Southworth Lecture #2
11:15–12:15am Alison Hardie, University of Leeds
“Professional Garden Designers and the Aesthetic Turn in 17th C China”
Author’s abstract: In the late Ming dynasty (mid-sixteenth to mid-seventeenth centuries), the concept of the garden changed from being a primarily productive to a primarily aesthetic space, as Craig Clunas demonstrated in Fruitful Sites (1996). Concomitantly, this is also the time when we first find records of the names and life stories of professional garden designers from the artisan class or the lower levels of the literati class, particularly in the Jiangnan region of south-east China (approximately present-day Jiangsu and Zhejiang provinces), the most culturally and economically developed part of the country.
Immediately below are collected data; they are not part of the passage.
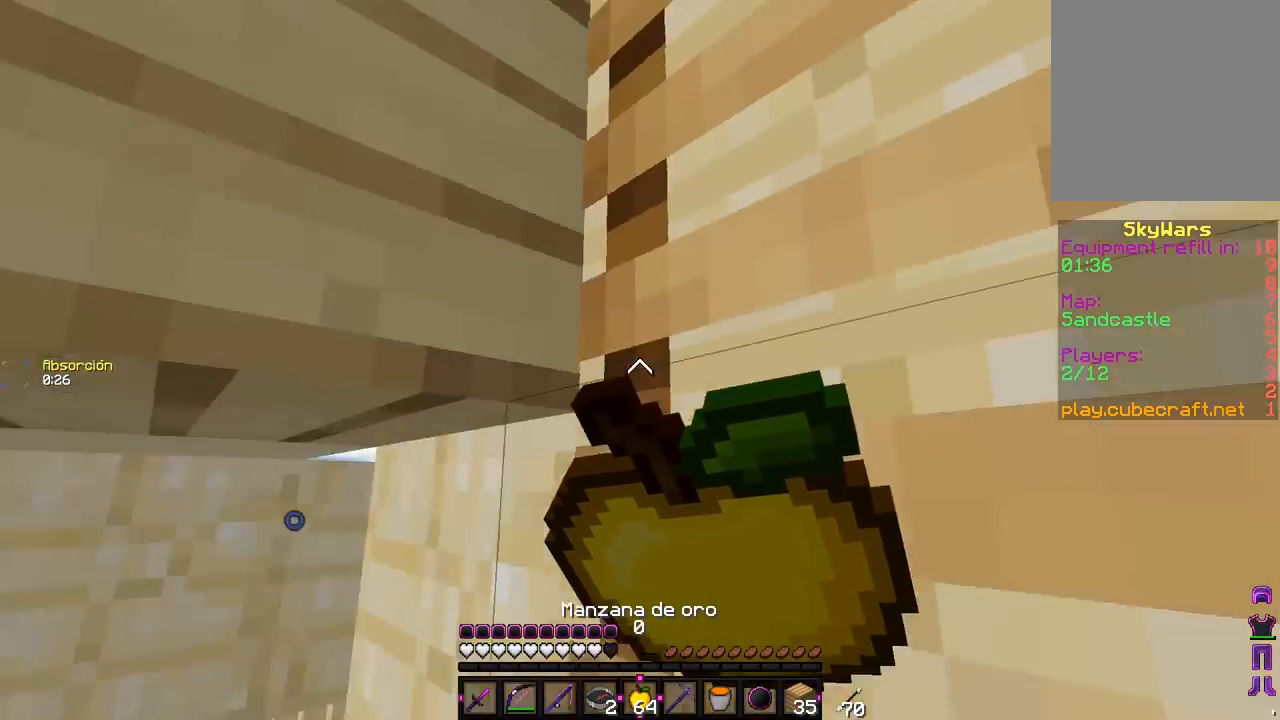
{"keys": ["w"], "mouse": ["right"], "events": []}
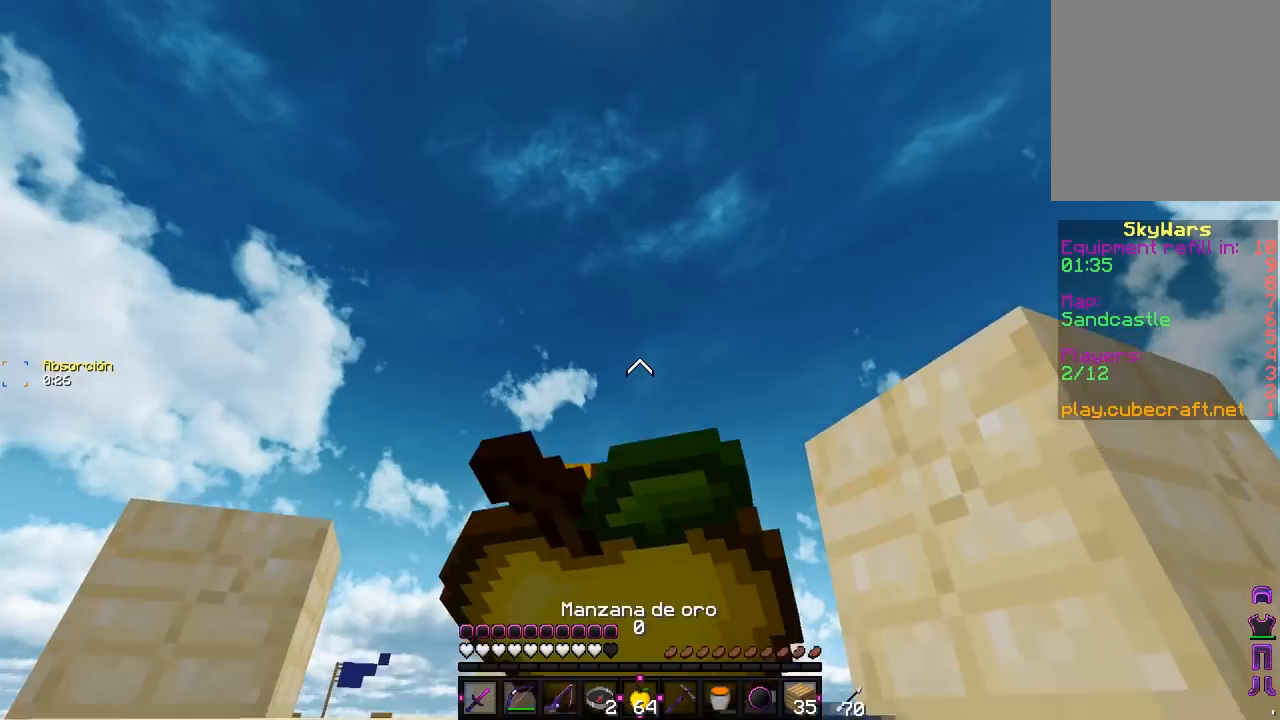
{"keys": ["w"], "mouse": ["left", "right"], "events": [[483, "mouse_left", "down"]]}
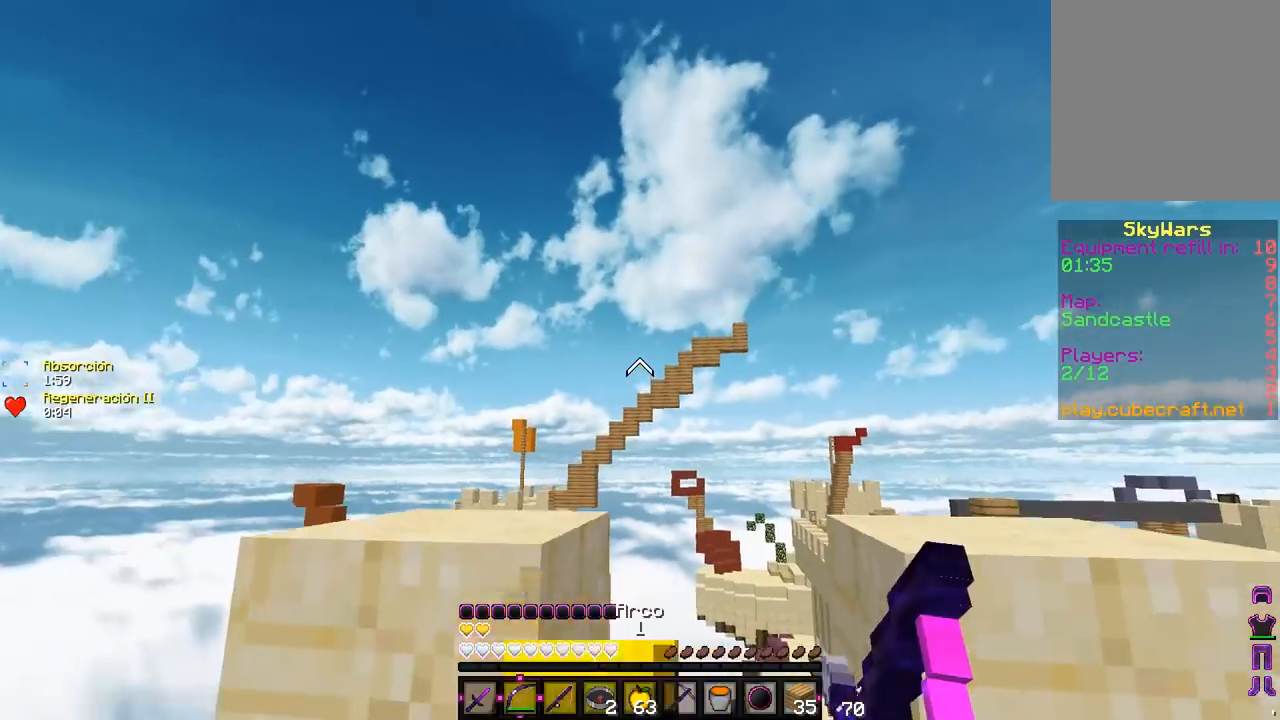
{"keys": ["a"], "mouse": ["left", "right"], "events": [[183, "a", "down"], [467, "w", "up"]]}
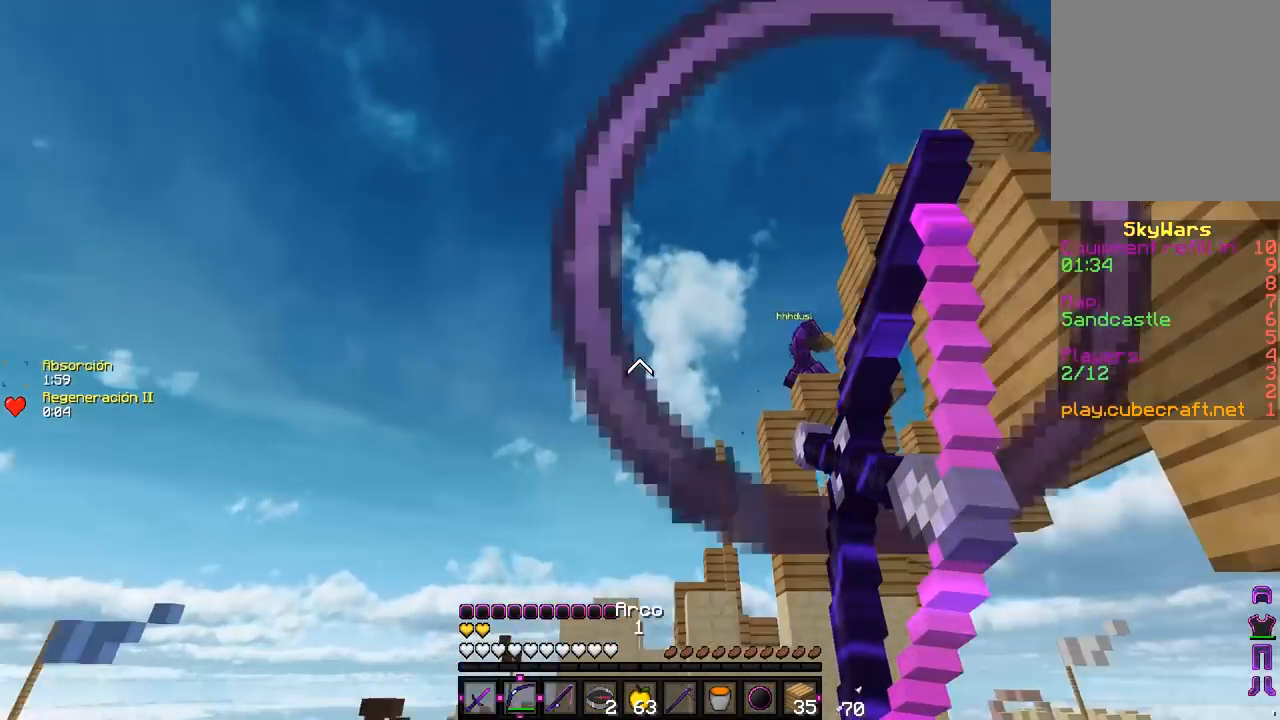
{"keys": ["a"], "mouse": ["left", "right"], "events": [[67, "s", "down"], [400, "s", "up"]]}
Examples are the garden theorist Ji Cheng, author of The Craft of Gardens (Yuanye), and the artisan designer Zhang Lian. My paper will outline what we know of these designers and their connections with garden patrons from the literati and merchant classes, before discussing how their design ideas relate to significant changes in garden aesthetics, traceable in visual and written evidence from the early seventeenth century. These changes include that from the ‘productive’ to the ‘aesthetic’ garden, as argued by Clunas, and also a change in rockery style from ‘massive structure’ to ‘spacious naturalness’, as described by the owner of one such garden.
My comments:
Alison Hardie’s paper discusses class, social change, and the emergence of aesthetic gardens in 17th C China. (I assume productive gardens also flourished, but garnered less literary attention.) This is a fruitful era to study, because records of professional garden designers from the artisan class and the lower levels of the literati class proliferated and are preserved. The aesthetic turn of this time and the “democratization of sagacity” went hand-in-hand with economic prosperity, yet were accompanied, it seems with considerable status anxiety and shuffling of positions.